A popular Charlotte-based breakfast chain is going through a rough patch at some of its franchise locations. Famous Toastery locations across Eastern North Carolina have closed suddenly over the last month.
According to The Herald Sun, the closed franchise locations in Morrisville, Garner, and Holly Springs were owned by former software CFO Jim Buchanan. He opened the three restaurants in 2017.
The franchise group that owns and operates the Famous Toastery in Cary, North Carolina, filed for Chapter 11 bankruptcy protection on July 15. In court filings, “the firm claims debts between $500,000 and $1 million and assets of less than $50,000,” The Herald Sun reported.
"Our outlook is strong and new franchised and corporate stores are currently under construction and opening this year," Famous Toastery's CEO and co-founder Robert Maynard said in an email to FSR. "We have franchisees who independently own and operate restaurants, and these locations were closed by two different franchisees. We acknowledge the bump in the road but are 100 percent confident in the brand and the franchisees we have. The future for Famous Toastery is bright and strong."
The restaurant in Cary is still open at the moment and will remain for the time being. This particular location is operated by Kessel’s Classic Ventures Group, which is owned by a former NASCAR marketing executive Dean Kessel.
Famous Toastery has been a leader in the better-breakfast restaurant movement since it opened in 2005. Growth began to accelerate in 2014. At the time, the chain only had three locations, but Maynard along with co-founder Brian Burchill felt it was the right time to kickstart expansion.
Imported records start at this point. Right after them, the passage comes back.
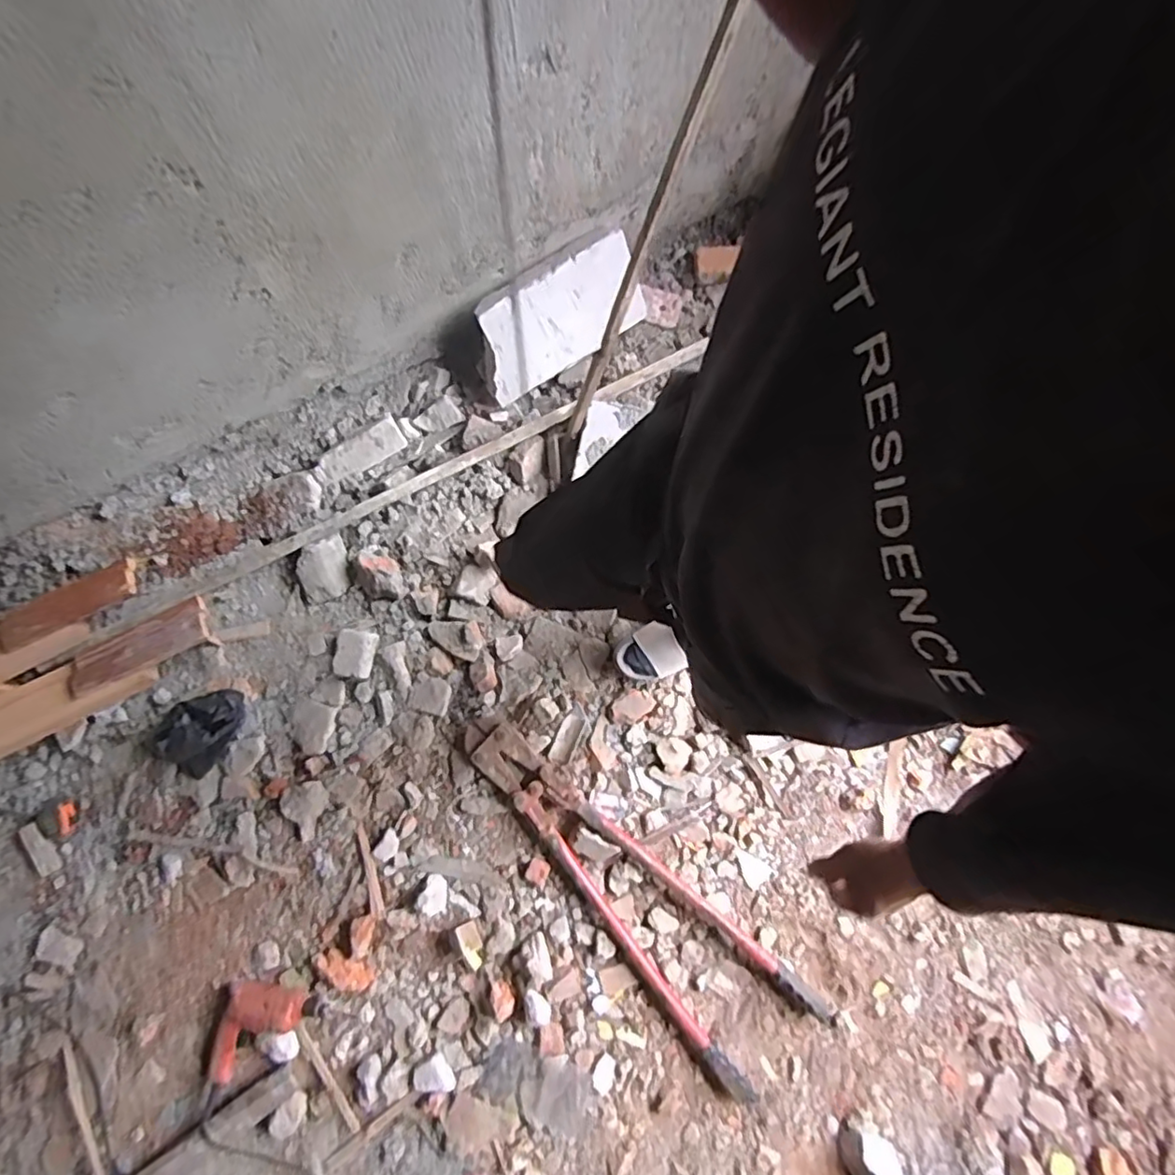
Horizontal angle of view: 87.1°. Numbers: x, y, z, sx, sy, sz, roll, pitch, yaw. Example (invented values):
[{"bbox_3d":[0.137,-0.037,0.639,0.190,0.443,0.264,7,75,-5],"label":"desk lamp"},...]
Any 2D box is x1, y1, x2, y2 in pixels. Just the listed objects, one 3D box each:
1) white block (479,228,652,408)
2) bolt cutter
[{"bbox_3d":[-0.063,-0.583,1.331,0.390,0.206,0.080,-32,43,-5],"label":"white block"},{"bbox_3d":[0.081,0.618,1.221,0.849,0.050,0.239,43,83,8],"label":"bolt cutter"}]

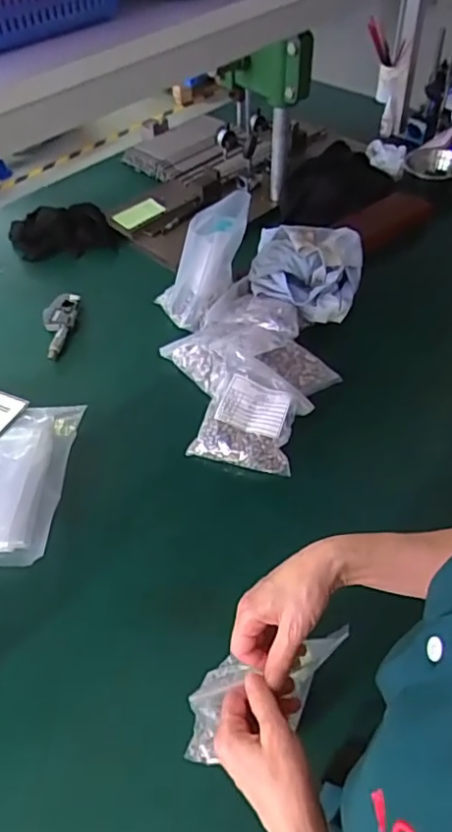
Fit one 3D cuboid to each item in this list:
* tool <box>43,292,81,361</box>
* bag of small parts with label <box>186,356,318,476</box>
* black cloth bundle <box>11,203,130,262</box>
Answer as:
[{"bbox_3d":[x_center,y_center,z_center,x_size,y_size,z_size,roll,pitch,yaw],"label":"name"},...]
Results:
[{"bbox_3d":[-0.286,-0.157,0.981,0.052,0.018,0.157,-2,48,2],"label":"tool"},{"bbox_3d":[0.037,-0.003,0.782,0.131,0.032,0.149,17,80,17],"label":"bag of small parts with label"},{"bbox_3d":[-0.326,-0.376,1.156,0.211,0.055,0.144,-16,49,-11],"label":"black cloth bundle"}]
In 2018, there were 34 Famous Toastery restaurants throughout along the East Coast. There are 28 now, according to its website. Burchill and Maynard talked to FSR in November about further plans to speed up growth.
“We’re a bootstrap company. You’re going to see Rob and I and the leadership team getting in there and getting dirty doing everything that we can do from the inception of the restaurant to the end to the process and everything. We’re very, very hands on and we want to keep it that way for now,” Burchill says. “People open restaurants left and right, but if you don’t have the passion and heart to follow and just keep on getting better and better for the customer then you’re not giving 100 percent to them and then, why do it? So, it’s taken a while for us to get to that level.”
The company had plans to open 12 new locations by the end of 2019. It’s unclear how these closures will affect Famous Toastery’s trajectory.
Kessel and Buchanan have yet to comment on the recent closures.